En ce qui concerne l'expérience HFI, les tests du modèle de qualification et du modèle de vol ont été menés à l'IAS en Nov. 2004 et Mars (calif) et Juin-juillet 2006 (calib.) resp. À chaque fois, pendant 3 à 4 semaines, l'expérience est mise sous vide, et refroidie dans une cuve à quelques Kelvins (autour de 2.7 K).

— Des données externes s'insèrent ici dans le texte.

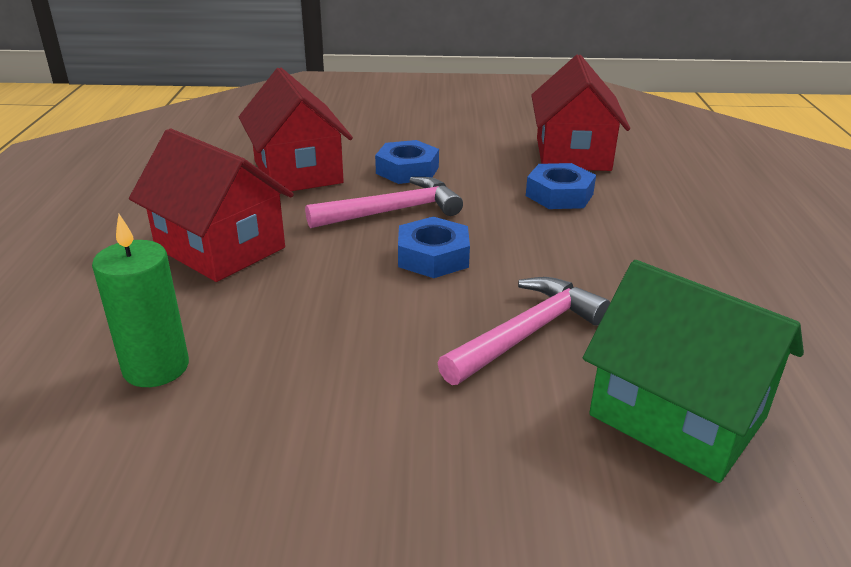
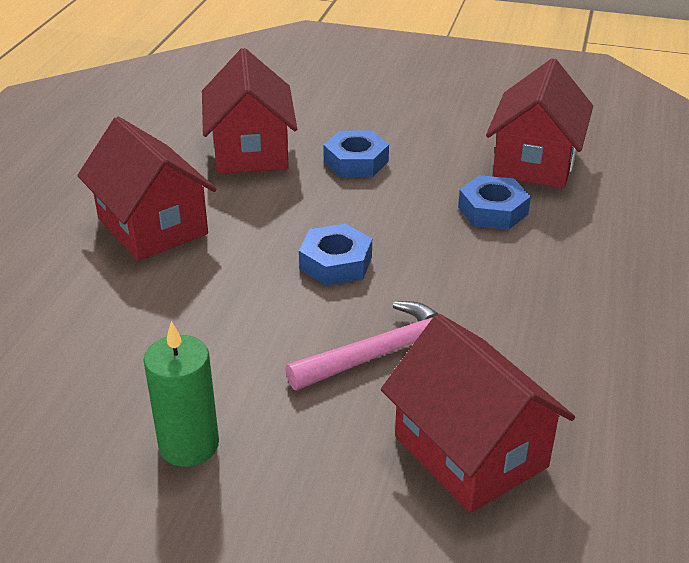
camera: 15 degrees right, 5 degrees up
(156, 367) = (66, 333): green candle -> green candle (189, 445)
(393, 211) = (321, 208): pink hammer -> none
(677, 416) = (470, 451): green house -> red house

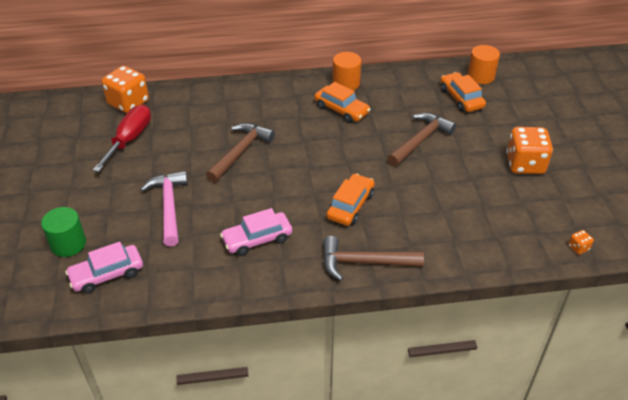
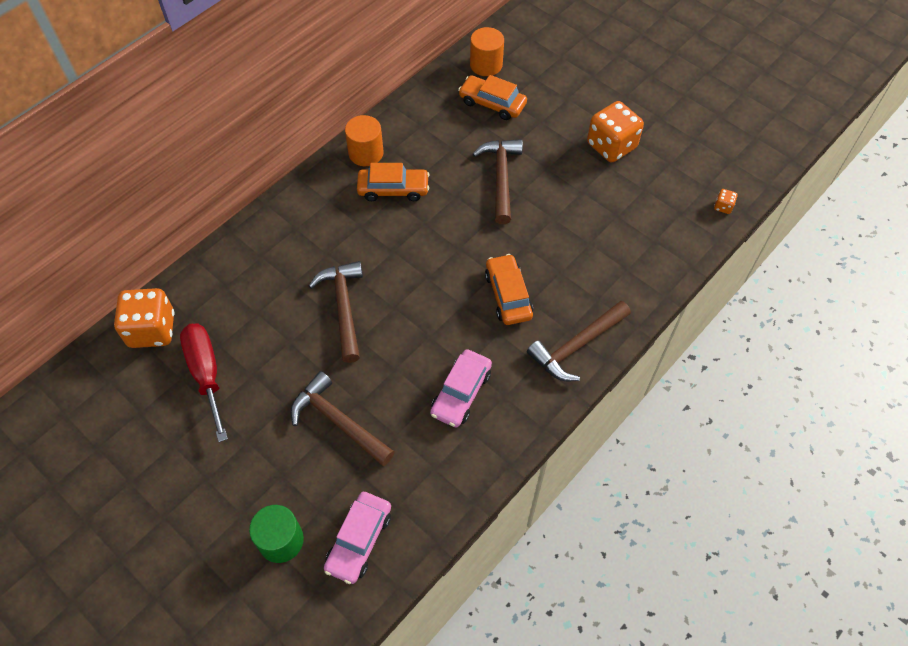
camera: 40 degrees left, 15 degrees up
(169, 206) = (338, 421): pink hammer -> brown hammer

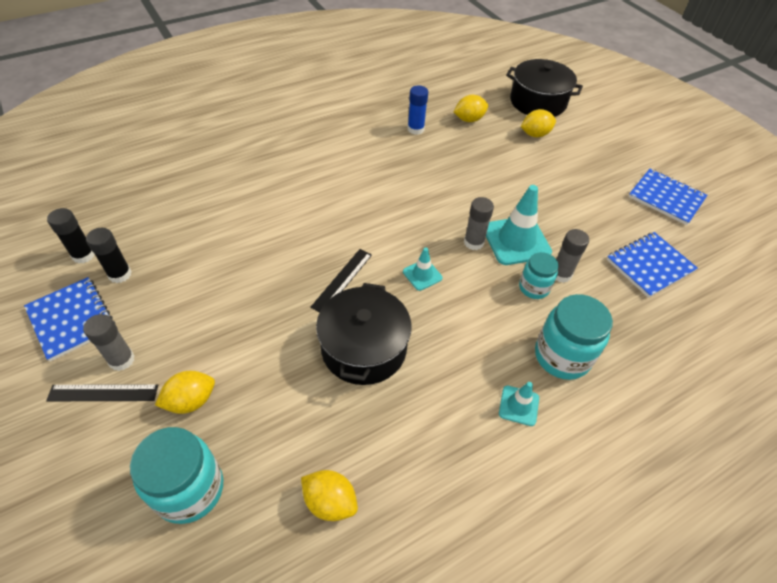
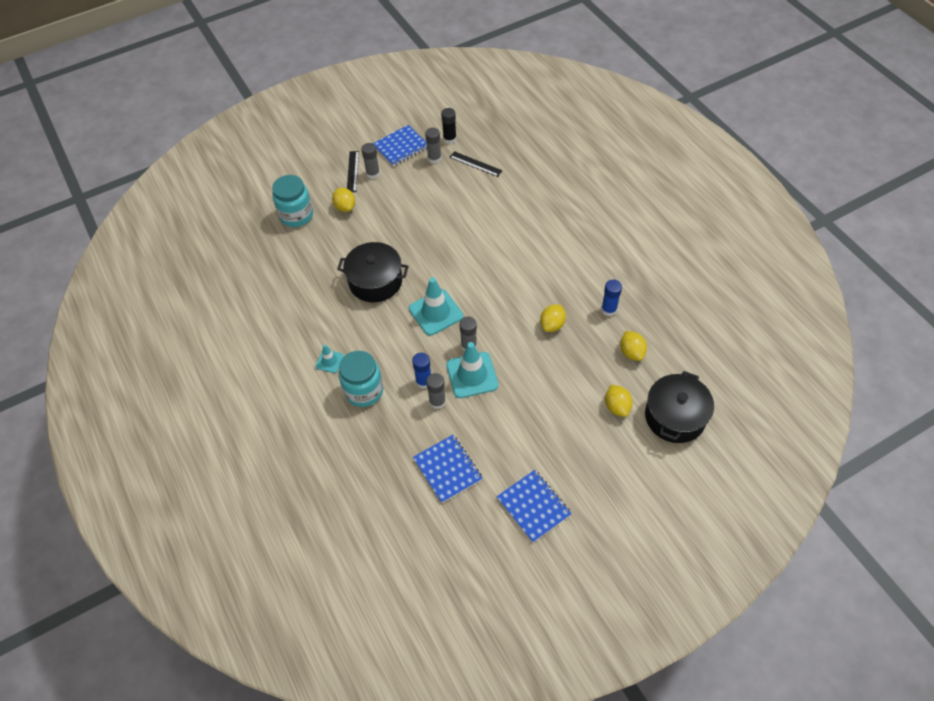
camera: 95 degrees right, 5 degrees up
(120, 274) = (434, 158): black glue stick -> grey glue stick
(330, 502) = (283, 271): yellow lemon -> yellow lemon (552, 325)
(342, 280) = (430, 267): black ruler -> black ruler (475, 164)
(422, 275) = (436, 312): turquoise traffic cone -> turquoise traffic cone, size x1.92
(534, 288) = (424, 381): turquoise jar -> blue glue stick
(666, 198) = (533, 506): blue notebook -> blue notebook turned 75 degrees counterclockwise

En ce qui concerne le satellite complet (incluant HFI et LFI, le miroir, ...), cette tâche a été confiée par l'Agence Spatiale Européenne à Alcatel Space (concepteur du satellite, en tant que plateforme, les expériences étant définies par les scientifiques et les techniciens des laboratoires) au Centre Spatial de Liège (CSL). Ce dernier a en conséquence développé avec l'aide de la société Amos une configuration de tests ainsi qu'une instrumentation spécifique dans ses installations de simulation spatiale. La première étape de tests concernant la qualification du satellite a commencé en juin 2005 et s'est achevée en septembre. La seconde étape consiste à tester le modèle du satellite ; celle-ci devrait s'achever au cours de l'année 2006. Ce programme est une première mondiale. En effet, c'est la première fois qu'un satellite entier (1800kg, 4.2m par 4.2m) est soumis à une telle différence de température (environ 100K sur la coque externe du satellite et quelques mK dans les bolomètres) . Cette phase de tests représente pour le CSL un budget de 17.5 millions d'euros et environ 125 000 heures de travail.